# gday!



## caddieshack (Jan 9, 2008)

Hello,
My name is caddie. I am 31yrs old with 2 young girls.I am interested in this site because im looking for information on the Fairy Swordfish and squadrons 833 and 834. As far as i know they served on the HMS battler. My grandfather was a fitter/turner and flight engineer on these planes and i think worked with these squadrons. A friend of his died and was in one of these squadrons.His body was never found and his memeorial is at Deadulus? I know im rambling lol but i just want to know about the history of my grandfather and what happened to his friend, Norman Watts.
Thankyou.


----------



## Wurger (Jan 9, 2008)

Hallo Norman,
Nice to read you.I hope you will find all answers to your questions.
Greetings from Poland.


----------



## ccheese (Jan 9, 2008)

Welcome to the forum, Norman..... lots of good folks here...

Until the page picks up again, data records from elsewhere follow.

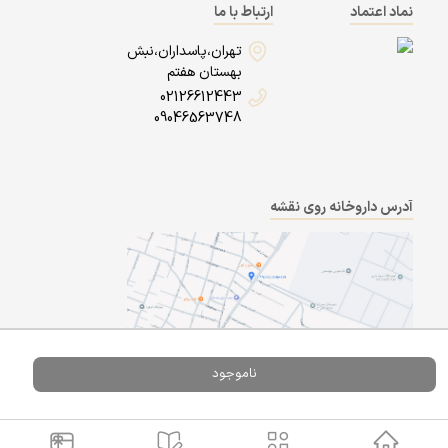
نماد اعتماد
ارتباط با ما
تهران،پاسداران،نبش
بهستان هفتم
02126612443
09046563748
آدرس داروخانه روی نقشه
ناموجود
Powered By
A Pluss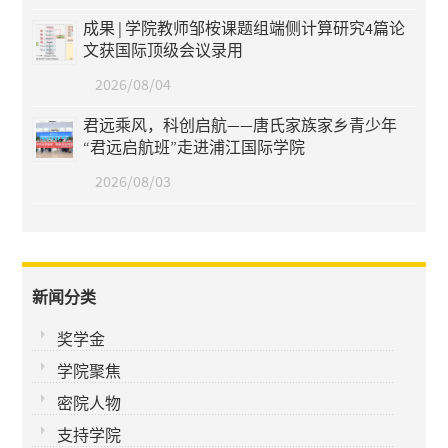
成果 | 学院教师邹桉课题组端侧计算研究4篇论
文获国际顶级会议录用
2026/08/04
君远乘风，科创启航——唐氏家族家乡青少年
“君远启航班”走进浦江国际学院
2026/08/03
新闻分类
奖学金
学院聚焦
密院人物
支持学院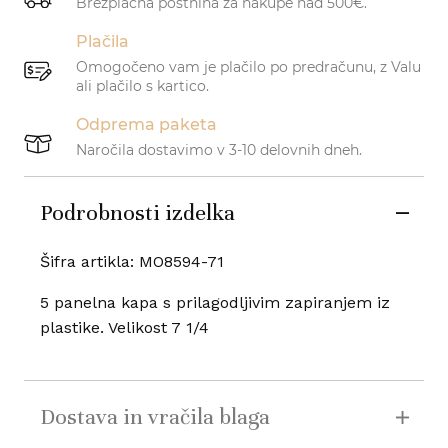
Brezplačna poštnina za nakupe nad 500€.
Plačila
Omogočeno vam je plačilo po predračunu, z Valu
ali plačilo s kartico.
Odprema paketa
Naročila dostavimo v 3-10 delovnih dneh.
Podrobnosti izdelka
Šifra artikla: MO8594-71
5 panelna kapa s prilagodljivim zapiranjem iz
plastike. Velikost 7 1/4
Dostava in vračila blaga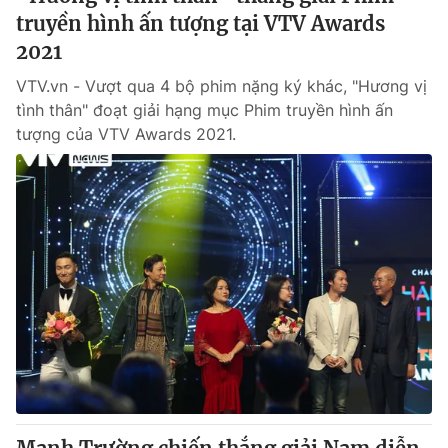
truyền hình ấn tượng tại VTV Awards
2021
VTV.vn - Vượt qua 4 bộ phim nặng ký khác, "Hương vị
tình thân" đoạt giải hạng mục Phim truyền hình ấn
tượng của VTV Awards 2021.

Oh geeze..... another digger ! 

Charles


----------



## Thorlifter (Jan 9, 2008)

Welcome to the site.


----------



## AVRoe (Jan 9, 2008)

caddie. Wellcome mate.


----------



## DBII (Jan 9, 2008)

Welcome from Texas.

DBII


----------



## Bf109_g (Jan 9, 2008)

Hi there and greetings from New Zealand


----------



## lesofprimus (Jan 9, 2008)

His name aint Norman... Norman is the guy who was pals with his Grandpa...


----------



## DOUGRD (Jan 9, 2008)

Hi caddie, welcome aboard.


----------



## Lucky13 (Jan 9, 2008)

Where the h*ll do they all come from....?






Welcome btw...


----------



## Wayne Little (Jan 10, 2008)

Hi, caddie welcome to the site, mate!

It's a closely guarded secret Lucky...you know the drill...if we tell you, it's curtains mate.


----------



## Njaco (Jan 10, 2008)

Welcome to the forum!

"Is your name not Bruce? Austarlia, Australia, Australia we love you amen! Now for the readin' of the rules!"


----------



## wilbur1 (Jan 10, 2008)

Welcome to the site!


----------



## caddieshack (Jan 10, 2008)

Thankyou and yes my name is caddie not norman.lol 
If anyone can point me in the right directon for finding out info it would be muchly appreciated...


----------



## seesul (Jan 11, 2008)

Welcome caddie!
Greeeting from Czech Republic8)


----------



## wilbur1 (Jan 11, 2008)

caddieshack said:


> Hello,
> My name is caddie. I am 31yrs old with 2 young girls.I am interested in this site because im looking for information on the Fairy Swordfish and squadrons 833 and 834. As far as i know they served on the HMS battler. My grandfather was a fitter/turner and flight engineer on these planes and i think worked with these squadrons. A friend of his died and was in one of these squadrons.His body was never found and his memeorial is at Deadulus? I know im rambling lol but i just want to know about the history of my grandfather and what happened to his friend, Norman Watts.
> Thankyou.



Talk to aussie 1001 he might have some info for you. Watch out for lucky13 hes bored


----------



## Emac44 (Jan 19, 2008)

G'day Caddie from another Aussie. Sorry mate can't help you with your questions. And yes Lucky more bloody Aussies to piss of your day


----------